Out of 90 vehicles that entered the race, only 64 vehicles finished the brutal race. Despite the brutal nature of the Baja wilderness, the only damage suffered by the ID.4 was some cosmetic injury to the rear bumper. All of the vehicle’s key power, battery, and control systems performed as expected. The ID.4 was raced mostly in “B” level battery regeneration mode with stock traction control turned on. Foust drove most of the race, with writer and off-road racer Emme Hall completing two stages.
This Shows How Durable EVs Can Be
Every team entering a race like this one puts in a TON of work to get their ICE-powered car up to snuff. This time, almost 1/3 of the vehicles couldn’t complete the race, because it destroyed the vehicle in some key way.
I’m no professional racer, but I have quite a bit of experience doing trail driving in the desert. Between the sand, the rocks, the thorns, and the up-and-down terrain, even Jeeps regularly can break key drivetrain parts, usually requiring a trailside repair of some sort to get home because there are no tow trucks in many areas. I’ve seen the best ICE vehicles fail to keep going, despite being built up for it, and these usually were just trail runs and not any kind of race event.

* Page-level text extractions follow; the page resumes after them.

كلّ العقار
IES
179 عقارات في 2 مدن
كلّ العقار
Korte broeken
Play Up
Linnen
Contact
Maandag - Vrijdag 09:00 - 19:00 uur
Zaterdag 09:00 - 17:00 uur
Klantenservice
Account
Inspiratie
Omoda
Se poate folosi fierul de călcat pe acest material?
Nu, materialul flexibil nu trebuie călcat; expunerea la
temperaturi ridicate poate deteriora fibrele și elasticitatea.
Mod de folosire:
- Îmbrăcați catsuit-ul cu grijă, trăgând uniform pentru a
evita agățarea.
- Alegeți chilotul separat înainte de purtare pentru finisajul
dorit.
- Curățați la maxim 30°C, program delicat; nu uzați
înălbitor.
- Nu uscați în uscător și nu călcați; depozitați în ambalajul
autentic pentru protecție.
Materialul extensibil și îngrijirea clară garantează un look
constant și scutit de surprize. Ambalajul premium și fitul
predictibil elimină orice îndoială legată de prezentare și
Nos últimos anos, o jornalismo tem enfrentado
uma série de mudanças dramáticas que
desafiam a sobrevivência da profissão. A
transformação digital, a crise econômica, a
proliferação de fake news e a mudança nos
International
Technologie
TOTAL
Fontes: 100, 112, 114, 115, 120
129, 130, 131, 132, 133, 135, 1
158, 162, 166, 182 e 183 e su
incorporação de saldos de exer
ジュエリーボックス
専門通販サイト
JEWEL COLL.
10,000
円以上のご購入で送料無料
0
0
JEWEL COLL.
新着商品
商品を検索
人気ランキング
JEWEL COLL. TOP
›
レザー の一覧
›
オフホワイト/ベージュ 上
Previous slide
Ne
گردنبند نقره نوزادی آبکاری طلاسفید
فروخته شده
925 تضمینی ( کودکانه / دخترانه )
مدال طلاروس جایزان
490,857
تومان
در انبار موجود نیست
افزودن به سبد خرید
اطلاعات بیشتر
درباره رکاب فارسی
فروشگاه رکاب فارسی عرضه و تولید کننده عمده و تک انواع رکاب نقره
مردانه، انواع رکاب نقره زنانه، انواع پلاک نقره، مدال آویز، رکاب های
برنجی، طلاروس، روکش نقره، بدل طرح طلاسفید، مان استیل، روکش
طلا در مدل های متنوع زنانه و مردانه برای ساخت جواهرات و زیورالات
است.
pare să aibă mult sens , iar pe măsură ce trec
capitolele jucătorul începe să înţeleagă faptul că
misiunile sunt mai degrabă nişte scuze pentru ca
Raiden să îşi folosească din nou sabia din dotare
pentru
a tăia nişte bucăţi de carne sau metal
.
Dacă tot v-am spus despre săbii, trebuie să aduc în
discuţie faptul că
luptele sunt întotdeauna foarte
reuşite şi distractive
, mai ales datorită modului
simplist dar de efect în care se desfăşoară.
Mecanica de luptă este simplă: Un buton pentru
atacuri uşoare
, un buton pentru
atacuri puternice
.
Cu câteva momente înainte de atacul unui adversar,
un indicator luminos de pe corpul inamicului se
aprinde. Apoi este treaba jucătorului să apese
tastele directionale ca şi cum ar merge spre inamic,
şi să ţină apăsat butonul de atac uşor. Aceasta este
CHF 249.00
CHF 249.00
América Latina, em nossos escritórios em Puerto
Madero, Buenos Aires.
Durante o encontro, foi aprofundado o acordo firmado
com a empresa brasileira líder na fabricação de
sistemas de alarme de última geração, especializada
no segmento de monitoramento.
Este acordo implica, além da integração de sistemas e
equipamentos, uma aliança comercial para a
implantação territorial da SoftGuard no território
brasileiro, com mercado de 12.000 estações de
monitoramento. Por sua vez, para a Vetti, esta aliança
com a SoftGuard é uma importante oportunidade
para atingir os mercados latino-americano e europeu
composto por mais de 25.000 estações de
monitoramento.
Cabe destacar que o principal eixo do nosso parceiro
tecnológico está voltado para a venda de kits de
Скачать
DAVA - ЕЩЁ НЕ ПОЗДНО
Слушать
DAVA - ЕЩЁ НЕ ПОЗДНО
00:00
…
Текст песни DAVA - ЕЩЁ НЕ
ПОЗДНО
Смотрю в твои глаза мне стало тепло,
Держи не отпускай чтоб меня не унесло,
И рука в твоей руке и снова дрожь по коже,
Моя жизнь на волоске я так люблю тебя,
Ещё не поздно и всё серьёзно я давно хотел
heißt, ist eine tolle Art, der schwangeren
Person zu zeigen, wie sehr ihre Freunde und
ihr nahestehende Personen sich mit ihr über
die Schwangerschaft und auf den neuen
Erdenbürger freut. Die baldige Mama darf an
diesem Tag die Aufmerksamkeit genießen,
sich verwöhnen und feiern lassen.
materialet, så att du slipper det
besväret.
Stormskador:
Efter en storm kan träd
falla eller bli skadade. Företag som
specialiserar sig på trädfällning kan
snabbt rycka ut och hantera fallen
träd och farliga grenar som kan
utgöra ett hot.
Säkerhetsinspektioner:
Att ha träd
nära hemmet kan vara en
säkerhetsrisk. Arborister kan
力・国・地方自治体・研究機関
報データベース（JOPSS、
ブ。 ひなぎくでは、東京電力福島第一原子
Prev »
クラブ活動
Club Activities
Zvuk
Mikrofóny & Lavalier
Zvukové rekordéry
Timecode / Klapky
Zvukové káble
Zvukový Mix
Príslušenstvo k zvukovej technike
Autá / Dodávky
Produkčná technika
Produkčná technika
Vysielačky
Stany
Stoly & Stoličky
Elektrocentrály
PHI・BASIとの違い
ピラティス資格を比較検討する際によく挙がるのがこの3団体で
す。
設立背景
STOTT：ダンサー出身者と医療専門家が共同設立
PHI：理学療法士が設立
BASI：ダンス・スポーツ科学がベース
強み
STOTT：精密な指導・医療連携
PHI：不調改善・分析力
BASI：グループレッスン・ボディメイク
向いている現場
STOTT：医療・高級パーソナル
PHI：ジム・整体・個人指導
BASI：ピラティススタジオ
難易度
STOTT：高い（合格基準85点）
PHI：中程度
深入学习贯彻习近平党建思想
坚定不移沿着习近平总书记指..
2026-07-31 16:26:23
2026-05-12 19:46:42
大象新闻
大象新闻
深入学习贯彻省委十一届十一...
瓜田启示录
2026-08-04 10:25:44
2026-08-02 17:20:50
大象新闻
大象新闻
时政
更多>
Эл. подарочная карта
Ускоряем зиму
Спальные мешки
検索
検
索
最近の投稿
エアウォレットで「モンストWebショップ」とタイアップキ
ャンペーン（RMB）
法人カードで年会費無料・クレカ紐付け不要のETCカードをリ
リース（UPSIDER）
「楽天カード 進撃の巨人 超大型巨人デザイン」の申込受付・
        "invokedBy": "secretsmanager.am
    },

While some readers would consider the modifications VW made to the ID.4 to be pretty heavy duty, they didn’t touch any of the main components. Suspension can be unbolted, and the parts VW’s team came up with can then be bolted on. Everything else they described can basically be done with a set of wrenches. They didn’t describe any hard-core fabrication or other exotic modifications.
One of the common parts to break on a Jeep out on desert trails is an axle. To prevent that, they put heavy-duty axles to prevent that. Whenever something breaks, they try to replace it with something stronger.
This ID.4, not so much. The differential of the vehicle is part of the stock drive unit. The press release doesn’t say that they changed the CV assemblies, which is the equivalent of the axle in a vehicle like the ID.4. That they went through 1,000 miles of this terrain without breaking those components shows that they’re significantly tougher than the average axle in a street-oriented vehicle.
In other words, the ID.4 is beefy, and that surprised me even after driving one. I already could tell that it’s more of a real SUV and not a crappy McCrossOver, but I had no idea it could be capable of something like this. It really is more of an SUV.
The Aftermarket Potential Is Huge
Given that the core components are this tough, there’s definitely a huge, huge potential for an aftermarket to supply upgrades to the ID.4. If you can buy an EV like the ID.4 and purchase a few bolt-on modifications to make it go off-road on such serious trails, that’s a huge deal. Expect a number of companies to start offering kits to make some of these upgrades.
What I Hope VW Does
I’d also like to see VW get more off-road performance out of its EVs. Once some all-wheel drive versions come out, I hope that it builds and sells some outdoor explorer-oriented versions of the ID.4. With the relatively small size of the vehicle compared to things like the Cybertruck or Bollinger, an off-road ID.4 could prove to be like the Suzuki Samurai of the 2020s.
I’d personally seriously consider purchasing such a vehicle. I’d have a lot of fun exploring the deserts and mountains of the Southwest with it.